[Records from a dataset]
************

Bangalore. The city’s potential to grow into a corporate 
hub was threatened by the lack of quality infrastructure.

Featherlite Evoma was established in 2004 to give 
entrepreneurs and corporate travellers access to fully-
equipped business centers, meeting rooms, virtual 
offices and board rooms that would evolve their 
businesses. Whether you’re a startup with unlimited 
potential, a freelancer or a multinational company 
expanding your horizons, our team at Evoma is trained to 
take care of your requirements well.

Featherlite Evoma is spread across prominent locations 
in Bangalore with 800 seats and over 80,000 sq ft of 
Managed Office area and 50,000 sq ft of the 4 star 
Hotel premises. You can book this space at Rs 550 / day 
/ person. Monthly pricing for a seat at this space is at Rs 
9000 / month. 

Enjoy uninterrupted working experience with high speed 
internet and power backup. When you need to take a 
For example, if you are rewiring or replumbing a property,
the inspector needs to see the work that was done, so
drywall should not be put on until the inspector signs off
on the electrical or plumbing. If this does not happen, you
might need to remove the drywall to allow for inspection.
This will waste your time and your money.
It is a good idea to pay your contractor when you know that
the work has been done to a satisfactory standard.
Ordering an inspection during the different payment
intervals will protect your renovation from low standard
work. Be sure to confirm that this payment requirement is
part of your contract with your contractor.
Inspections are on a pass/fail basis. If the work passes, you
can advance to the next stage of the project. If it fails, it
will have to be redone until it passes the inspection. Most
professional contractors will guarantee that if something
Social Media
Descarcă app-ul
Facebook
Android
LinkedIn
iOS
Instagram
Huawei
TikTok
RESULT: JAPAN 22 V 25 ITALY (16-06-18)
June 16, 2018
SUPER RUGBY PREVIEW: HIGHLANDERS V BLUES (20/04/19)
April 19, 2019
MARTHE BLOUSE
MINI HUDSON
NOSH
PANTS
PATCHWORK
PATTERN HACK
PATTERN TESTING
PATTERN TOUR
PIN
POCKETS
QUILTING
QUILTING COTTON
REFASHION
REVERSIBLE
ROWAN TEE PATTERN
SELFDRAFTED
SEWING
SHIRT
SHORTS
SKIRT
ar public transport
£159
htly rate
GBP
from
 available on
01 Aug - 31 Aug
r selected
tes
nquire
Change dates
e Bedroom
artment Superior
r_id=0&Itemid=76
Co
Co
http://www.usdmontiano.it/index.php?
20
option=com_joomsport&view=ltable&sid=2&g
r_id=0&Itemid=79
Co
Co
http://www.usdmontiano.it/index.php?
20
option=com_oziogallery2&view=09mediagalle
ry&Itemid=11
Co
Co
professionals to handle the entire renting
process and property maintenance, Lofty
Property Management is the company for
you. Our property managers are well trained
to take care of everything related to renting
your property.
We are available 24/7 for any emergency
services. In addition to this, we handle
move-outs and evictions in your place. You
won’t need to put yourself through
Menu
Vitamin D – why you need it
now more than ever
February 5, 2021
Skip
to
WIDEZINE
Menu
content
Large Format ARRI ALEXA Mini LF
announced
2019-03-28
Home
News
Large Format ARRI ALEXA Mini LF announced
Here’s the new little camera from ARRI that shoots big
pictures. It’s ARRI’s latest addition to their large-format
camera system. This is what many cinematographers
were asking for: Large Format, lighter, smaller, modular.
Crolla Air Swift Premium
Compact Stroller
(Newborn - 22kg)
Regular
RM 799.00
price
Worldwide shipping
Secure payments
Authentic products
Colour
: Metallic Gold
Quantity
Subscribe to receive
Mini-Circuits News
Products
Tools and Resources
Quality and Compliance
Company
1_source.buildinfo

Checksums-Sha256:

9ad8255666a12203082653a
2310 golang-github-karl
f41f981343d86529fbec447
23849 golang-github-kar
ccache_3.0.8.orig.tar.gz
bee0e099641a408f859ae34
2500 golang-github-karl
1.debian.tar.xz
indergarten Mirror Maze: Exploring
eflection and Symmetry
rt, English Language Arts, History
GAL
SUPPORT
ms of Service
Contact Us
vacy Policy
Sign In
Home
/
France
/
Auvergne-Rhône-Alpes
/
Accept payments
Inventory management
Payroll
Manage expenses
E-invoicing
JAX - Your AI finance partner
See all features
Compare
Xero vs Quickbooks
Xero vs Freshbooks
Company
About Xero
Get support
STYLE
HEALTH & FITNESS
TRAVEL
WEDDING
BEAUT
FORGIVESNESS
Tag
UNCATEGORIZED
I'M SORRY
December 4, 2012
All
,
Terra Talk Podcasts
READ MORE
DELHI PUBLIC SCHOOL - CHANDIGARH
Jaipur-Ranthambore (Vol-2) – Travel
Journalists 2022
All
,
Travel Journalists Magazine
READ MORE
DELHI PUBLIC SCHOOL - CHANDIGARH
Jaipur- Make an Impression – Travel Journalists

************

§ **Task directions**: Present the part of the items that opens with the line containing "Enjoy uninterrupted working" and closes with the line containing "can advance to" as a Markdown table with the columns Row and Line. Number each line in Row, put its text in Line, and leave out blank lines.

§ **Answer to this task**:
| Row | Line |
|---|---|
| 1 | Enjoy uninterrupted working experience with high speed  |
| 2 | internet and power backup. When you need to take a  |
| 3 | For example, if you are rewiring or replumbing a property, |
| 4 | the inspector needs to see the work that was done, so |
| 5 | drywall should not be put on until the inspector signs off |
| 6 | on the electrical or plumbing. If this does not happen, you |
| 7 | might need to remove the drywall to allow for inspection. |
| 8 | This will waste your time and your money. |
| 9 | It is a good idea to pay your contractor when you know that |
| 10 | the work has been done to a satisfactory standard. |
| 11 | Ordering an inspection during the different payment |
| 12 | intervals will protect your renovation from low standard |
| 13 | work. Be sure to confirm that this payment requirement is |
| 14 | part of your contract with your contractor. |
| 15 | Inspections are on a pass/fail basis. If the work passes, you |
| 16 | can advance to the next stage of the project. If it fails, it |